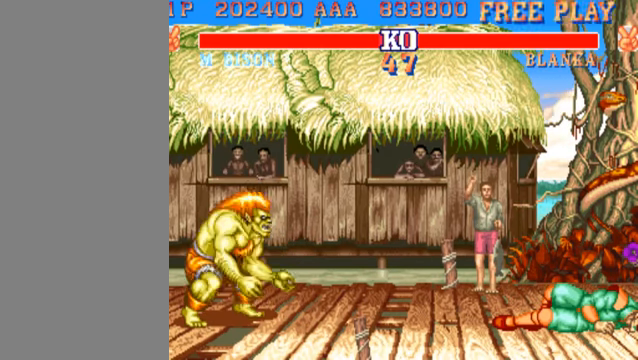
Gameplay with a controller (arcade stick); each line is a JSON object with the inputs held at the frame after it. "events" lists button and stick changes between this image and that frame as [ms after this image, input, new state], when the widget could be followed in between. Not read: L3 R3.
{"buttons": ["MK"], "left_stick": "center", "events": []}
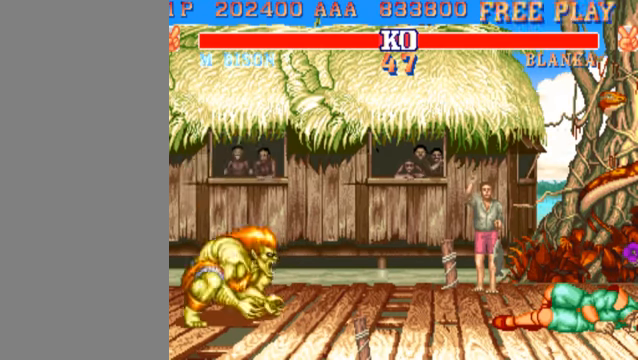
{"buttons": ["MK"], "left_stick": "center", "events": []}
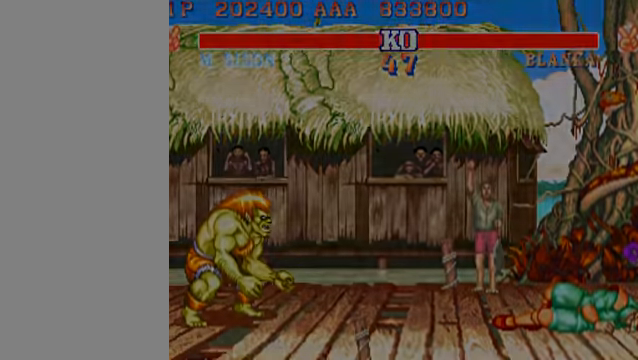
{"buttons": [], "left_stick": "center", "events": [[200, "MK", "up"]]}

# Required action:
Leave out the pictures and reproduce the rest of the listing exactly.

# Response:
Gameplay with a controller (arcade stick); each line is a JSON object with the inputs held at the frame after it. "events" lists button and stick changes between this image and that frame as [ms after this image, input, new state], when the widget could be followed in between. Not read: L3 R3.
{"buttons": ["MK"], "left_stick": "center", "events": []}
{"buttons": ["MK"], "left_stick": "center", "events": []}
{"buttons": [], "left_stick": "center", "events": [[200, "MK", "up"]]}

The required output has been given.